**网页节选:**
# # # # #
1163 - Bank Robbery

1163 - Bank Robbery

 

In one very cold morning, Mark decides to rob a bank. But while trying hacking into the security system, he found that it is locked by some random value. He also found a pattern on the random number, that is if he chops off the last digit of a number A, he gets a new number B. Then he calculates (A-B). He checked the first few numbers of the security system which exactly equals (A-B). Being very excited to have found the pattern, he learns that there are like 500 levels on the security system. He calculated all those numbers by hand but took a lot of time. As a sign of his accomplishment he left a note on the vault stating the pattern. You were the first officer on the crime scene and you've obtained the note. So if you can figure out A from (A-B), you can rob the bank very quick!

By the way, Mark succeeded in robbing the bank but had a heart attack on the getaway car and crashed.

Input

Input starts with an integer T (≤ 500), denoting the number of test cases.

Each line contains a single positive integer between 10 and 10¹⁸ (inclusive), giving the value of A-B.

Output

For each case, print the case number and the possible values of A in ascending order. Separate consecutive numbers with a single space.

Sample Input	Output for Sample Input
4 31 18 12 17	Case 1: 34 Case 2: 19 20 Case 3: 13 Case 4: 18

题意：给出A-B，求A， B为A去掉最后一位形成的数。

分析：B = A / 10, 设A的最后一位为x， A-B的值为n（已知）， B * 10 + x - B = n, 即9 * B = n - x; 而 x的取值为0 到9. A = （n - x）* 10 / 9 + x。
# # # # #
**任务组:**
- A) 请把网页节选中从"Each line contains"一直到"a single space."的全部文字原样重新输入一遍。
- B) 根据网页节选，输入开头的整数T表示什么？

**数据摘录:**
# # # # #
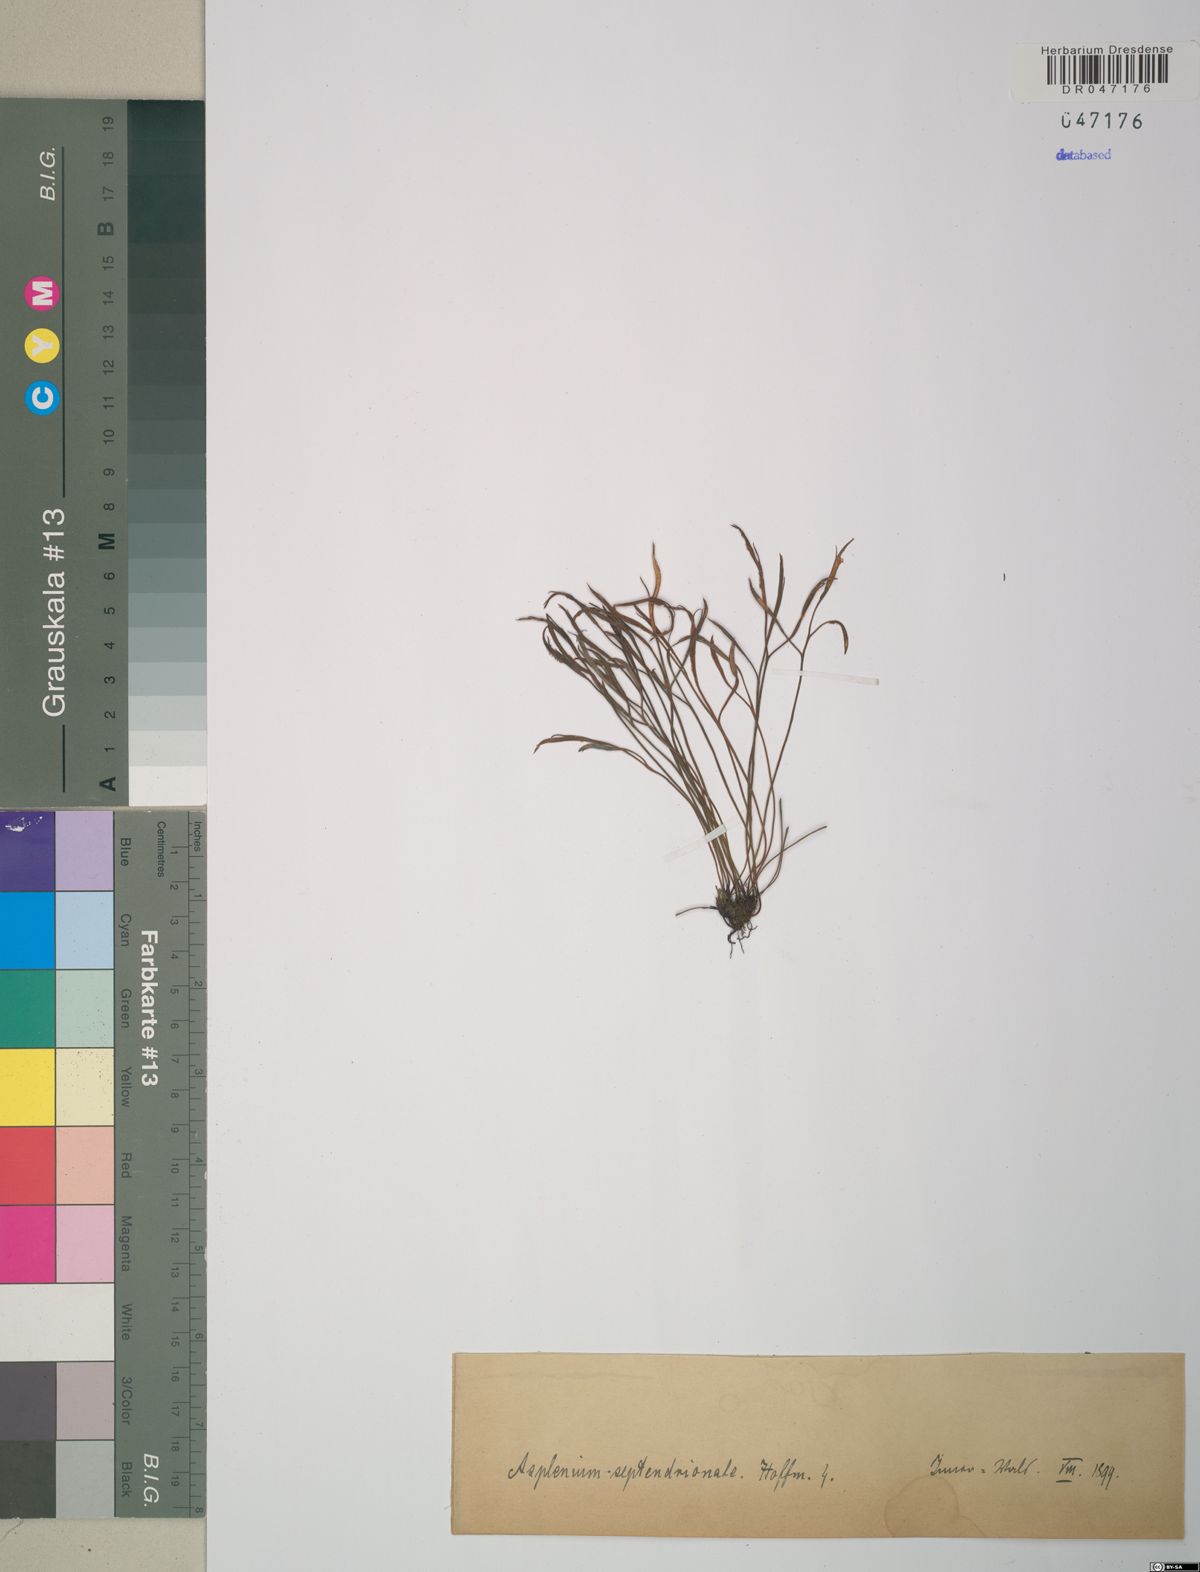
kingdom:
# # # # #
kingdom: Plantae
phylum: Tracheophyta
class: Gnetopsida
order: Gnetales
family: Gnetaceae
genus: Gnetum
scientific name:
# # # # #
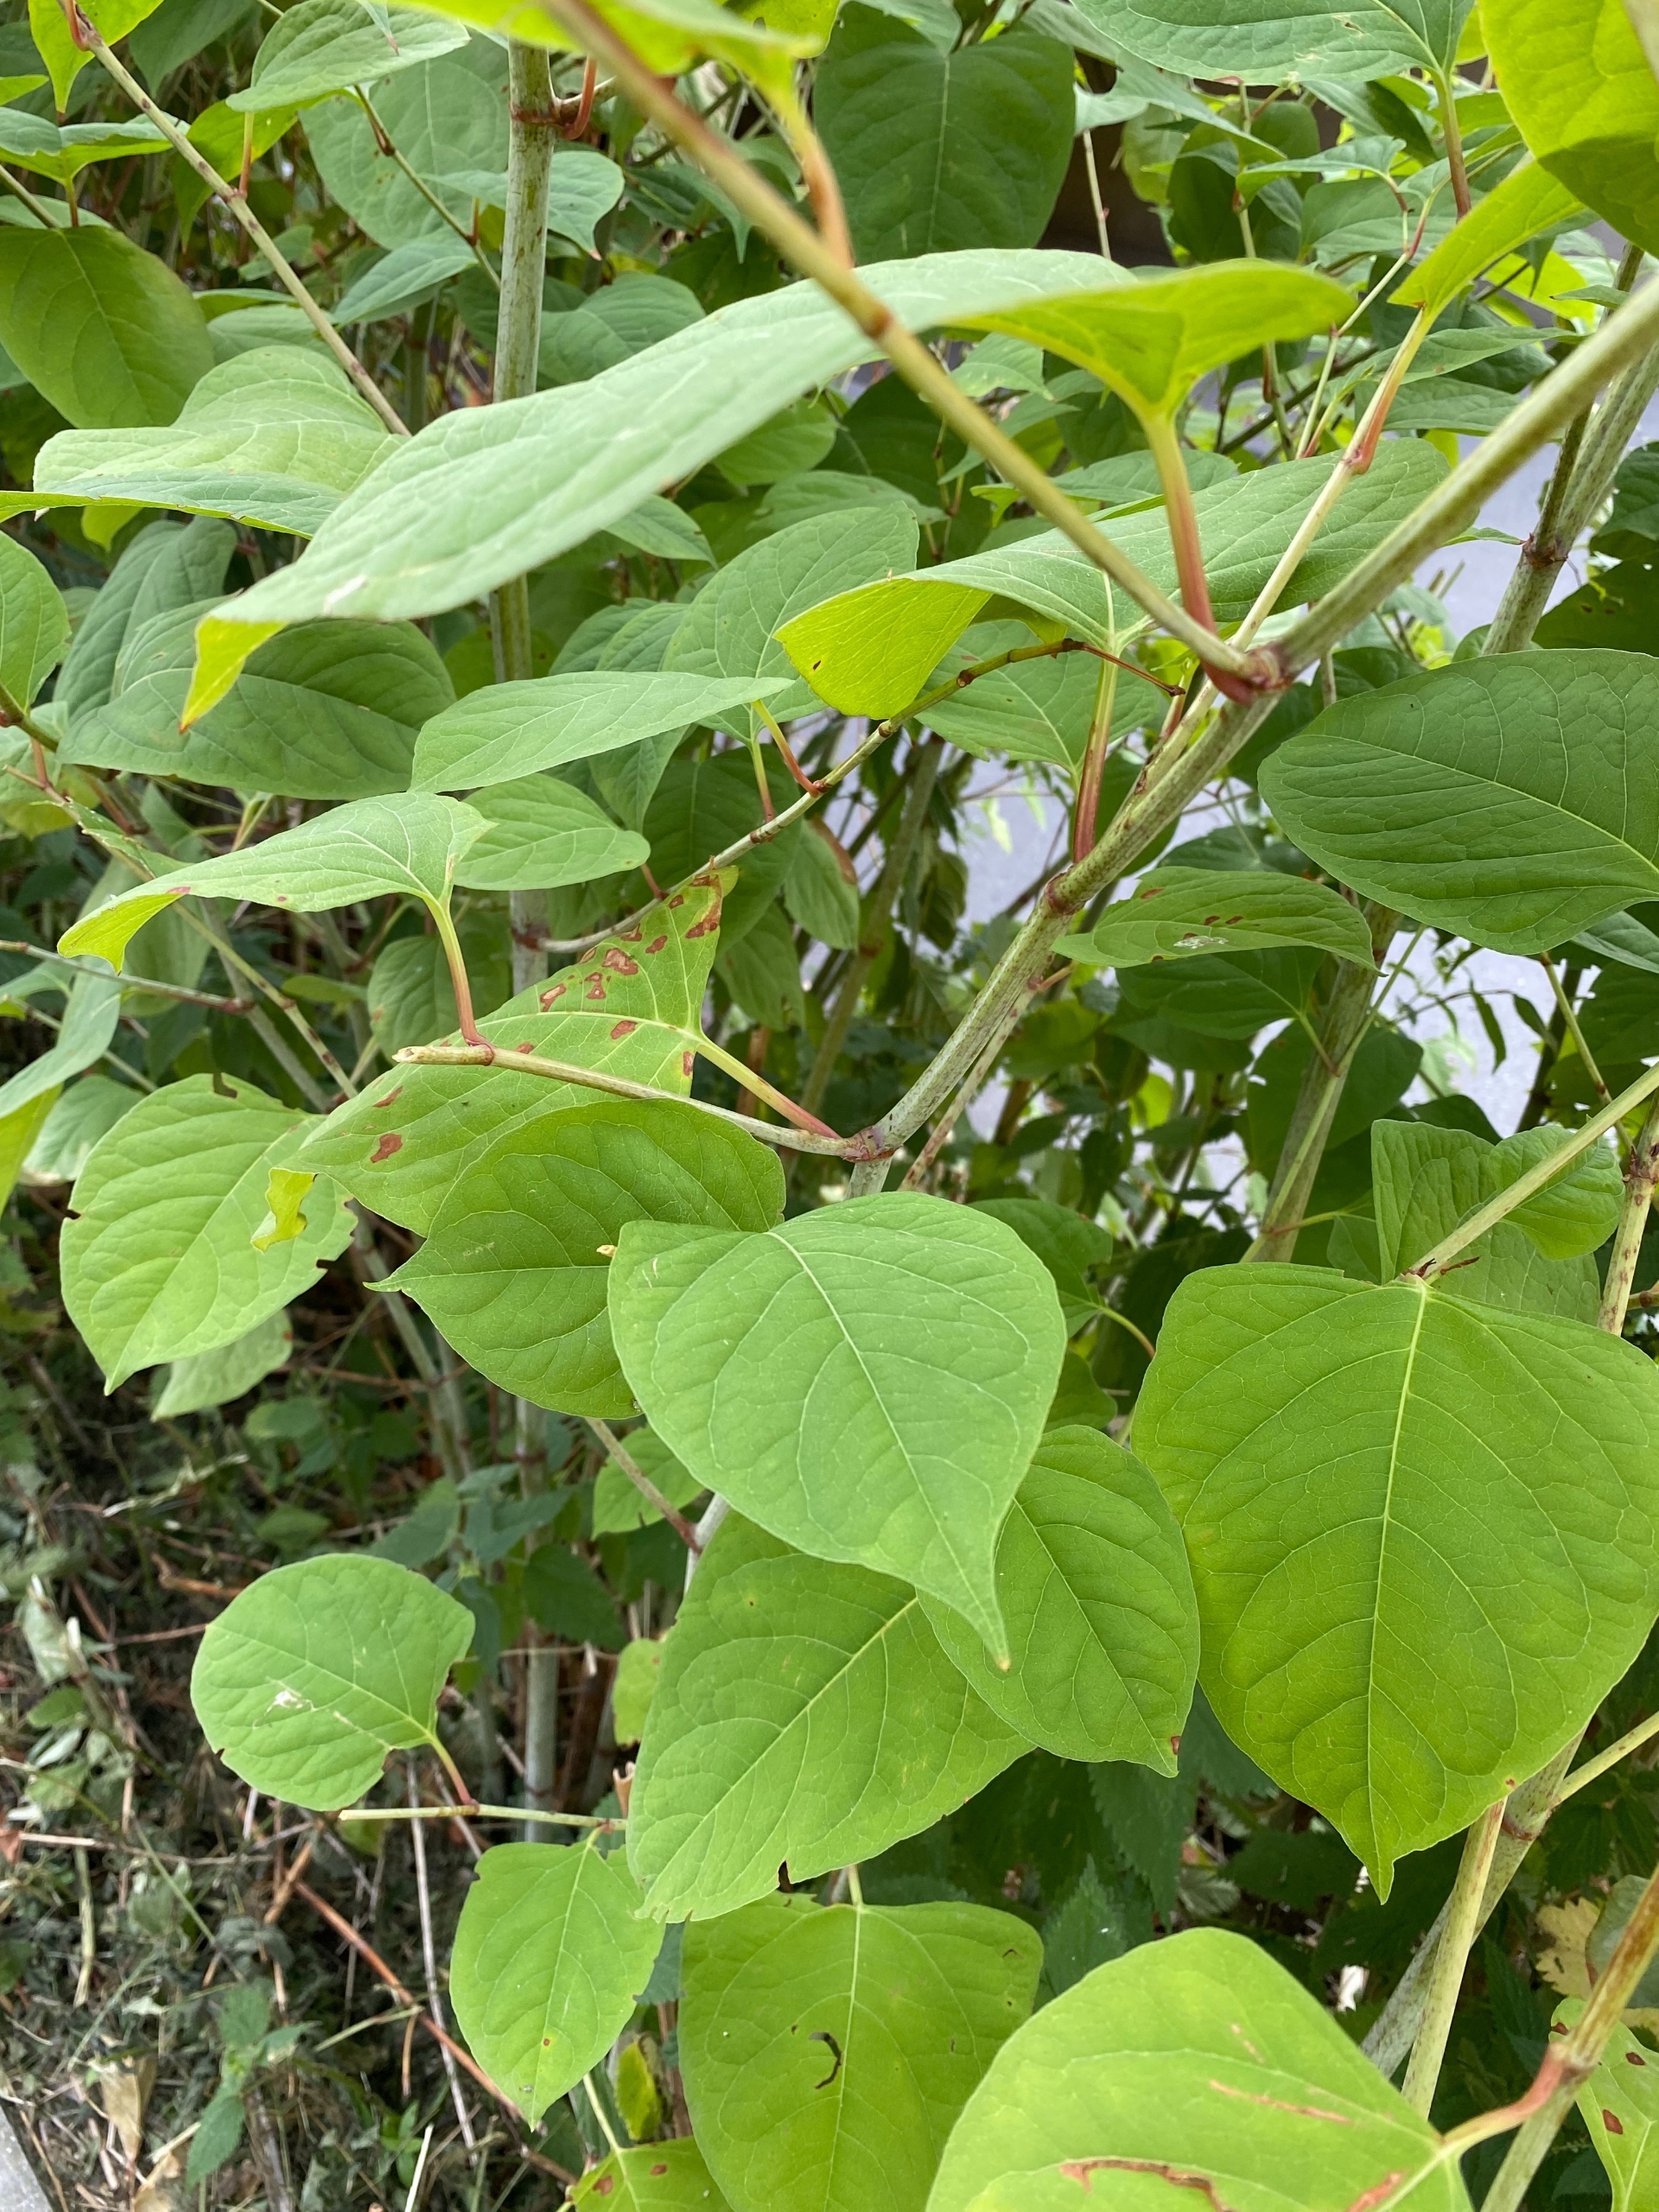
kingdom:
# # # # #
**参考答案:**
- A)
Each line contains a single positive integer between 10 and 10¹⁸ (inclusive), giving the value of A-B.

Output

For each case, print the case number and the possible values of A in ascending order. Separate consecutive numbers with a single space.

- B) 测试用例的数量。